走了半日,冈村觉得想买些东西来吃。正巧碰见前面几步远处有家挂出蓝底白字灯笼的荞麦面店,于是忙不迭地进去找个桌位坐下——是类似吧台那种面对墙的位置。一开始只是随便找地方坐,然而坐定之后再看周围却是满满的一店客人,和服西服校服,吃喝谈话如同祭典中另外任何地方的人群。店里仿佛开了空调,气温比外面低,而店面明明是敞开式的。  

 身后一桌离自己最近的位置坐着年纪也就比自己大一两岁的,穿着白狩衣的人和一个一脸对超出认知范围事物惊讶的大叔。白狩衣仿佛是神官一类职业,毕竟如今留长发戴乌帽子的职业不多,若穿得不那么像神官或许会立即被认成Coster或煞有介事的什么怪人。

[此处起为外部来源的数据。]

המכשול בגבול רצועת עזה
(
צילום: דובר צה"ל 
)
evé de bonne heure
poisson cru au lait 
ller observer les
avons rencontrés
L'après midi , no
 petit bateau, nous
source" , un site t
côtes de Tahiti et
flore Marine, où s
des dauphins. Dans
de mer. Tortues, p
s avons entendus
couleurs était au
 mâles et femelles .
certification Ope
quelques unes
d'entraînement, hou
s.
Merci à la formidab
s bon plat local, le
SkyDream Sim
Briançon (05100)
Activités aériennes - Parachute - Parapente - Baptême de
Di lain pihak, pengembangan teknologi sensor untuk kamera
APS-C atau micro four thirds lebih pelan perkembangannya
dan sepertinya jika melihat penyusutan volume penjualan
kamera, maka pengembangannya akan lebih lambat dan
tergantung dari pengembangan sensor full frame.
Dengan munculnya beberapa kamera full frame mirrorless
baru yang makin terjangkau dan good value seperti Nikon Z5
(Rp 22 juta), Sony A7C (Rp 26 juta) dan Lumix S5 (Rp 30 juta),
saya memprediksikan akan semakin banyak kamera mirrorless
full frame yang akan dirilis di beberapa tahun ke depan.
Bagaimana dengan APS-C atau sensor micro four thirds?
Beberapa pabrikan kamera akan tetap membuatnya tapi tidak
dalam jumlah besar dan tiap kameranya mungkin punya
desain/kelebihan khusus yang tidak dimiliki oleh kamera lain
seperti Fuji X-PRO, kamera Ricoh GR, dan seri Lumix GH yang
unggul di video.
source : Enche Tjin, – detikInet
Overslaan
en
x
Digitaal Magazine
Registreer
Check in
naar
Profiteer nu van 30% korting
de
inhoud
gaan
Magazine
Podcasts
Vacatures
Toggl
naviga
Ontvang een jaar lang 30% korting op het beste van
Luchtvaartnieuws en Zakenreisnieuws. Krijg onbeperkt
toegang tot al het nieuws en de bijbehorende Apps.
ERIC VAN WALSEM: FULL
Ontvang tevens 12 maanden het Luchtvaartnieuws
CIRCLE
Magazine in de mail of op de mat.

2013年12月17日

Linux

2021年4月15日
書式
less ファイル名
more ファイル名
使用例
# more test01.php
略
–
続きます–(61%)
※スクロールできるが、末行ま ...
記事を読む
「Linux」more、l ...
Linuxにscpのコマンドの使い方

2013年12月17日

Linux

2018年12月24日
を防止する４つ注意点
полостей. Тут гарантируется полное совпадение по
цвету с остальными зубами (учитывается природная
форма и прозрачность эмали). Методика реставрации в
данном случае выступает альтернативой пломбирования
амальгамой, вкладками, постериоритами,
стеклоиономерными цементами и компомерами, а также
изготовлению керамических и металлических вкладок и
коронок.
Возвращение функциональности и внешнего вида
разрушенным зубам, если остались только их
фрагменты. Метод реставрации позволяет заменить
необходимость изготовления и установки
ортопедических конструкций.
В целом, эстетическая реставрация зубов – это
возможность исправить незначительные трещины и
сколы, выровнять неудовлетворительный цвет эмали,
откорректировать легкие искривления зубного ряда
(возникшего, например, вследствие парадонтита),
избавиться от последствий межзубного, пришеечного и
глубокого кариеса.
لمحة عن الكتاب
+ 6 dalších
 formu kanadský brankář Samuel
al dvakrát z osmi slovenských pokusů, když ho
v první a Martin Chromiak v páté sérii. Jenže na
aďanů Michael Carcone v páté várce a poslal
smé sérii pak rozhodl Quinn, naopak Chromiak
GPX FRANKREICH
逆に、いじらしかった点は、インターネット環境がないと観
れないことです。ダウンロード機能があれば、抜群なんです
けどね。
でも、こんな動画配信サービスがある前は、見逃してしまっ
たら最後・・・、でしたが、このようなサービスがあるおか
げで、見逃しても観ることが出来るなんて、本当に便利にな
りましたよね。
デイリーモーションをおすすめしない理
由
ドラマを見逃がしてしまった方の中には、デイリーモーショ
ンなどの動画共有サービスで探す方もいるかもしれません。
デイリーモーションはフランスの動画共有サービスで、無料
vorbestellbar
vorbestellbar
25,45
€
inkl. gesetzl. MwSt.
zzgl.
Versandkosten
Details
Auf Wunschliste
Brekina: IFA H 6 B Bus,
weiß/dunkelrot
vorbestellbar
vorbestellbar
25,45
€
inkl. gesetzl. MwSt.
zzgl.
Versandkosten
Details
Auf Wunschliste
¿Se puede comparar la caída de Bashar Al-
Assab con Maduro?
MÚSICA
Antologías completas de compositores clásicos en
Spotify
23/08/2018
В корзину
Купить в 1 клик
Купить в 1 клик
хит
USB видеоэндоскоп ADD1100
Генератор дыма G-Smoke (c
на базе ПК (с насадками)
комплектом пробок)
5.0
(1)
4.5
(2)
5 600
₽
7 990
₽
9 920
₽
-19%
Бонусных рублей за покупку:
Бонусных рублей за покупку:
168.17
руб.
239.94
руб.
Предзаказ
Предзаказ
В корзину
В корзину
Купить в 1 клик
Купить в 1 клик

“所以,就这样了,吊顶上面的灰尘还是请人清理一下为好。以前丢失的首饰治疗多半是在上面。”白狩衣这么说,嘴角好像微笑着而眼睛里明明没有那种神色。声音很熟悉,像是认识了好多年光听声音就可以判断出是对方的熟人。

“那么,那个东西。。。不会再来了吗?”

“是啊。”这回眼睛倒是笑了,仿佛拿尾巴遮住下半张脸似笑非笑的狐狸,“礼物不必了,本来是替神社里办的事情,要谢去谢神明大人就好。”

“啊,那么我告辞了。”大叔讪笑着“本来是向店里请了假来的。”

“真是麻烦您了。”白狩衣起身行礼“那我就不送了吧。”

嗳,真是奇怪,冈村想,这个明明就是出现在漫画或者怪谈里的场景嘛。忽然发现自己已经盯了人家好大一会,于是有点尴尬地顺势叫服务生点单。

“对不起来迟了,先生是要定食吗?”服务生头上煞有介事地围了一块浅色底子的格子手帕,几缕棕色的碎发垂下来。差不多十六七岁,很是一副元气满满的样子——冈村估计他是放了假出来打工,“本店不提供洋式食物,也就是说只有和式的。”

“那就荞麦面吧。”冈村比较想吃清爽一点的东西。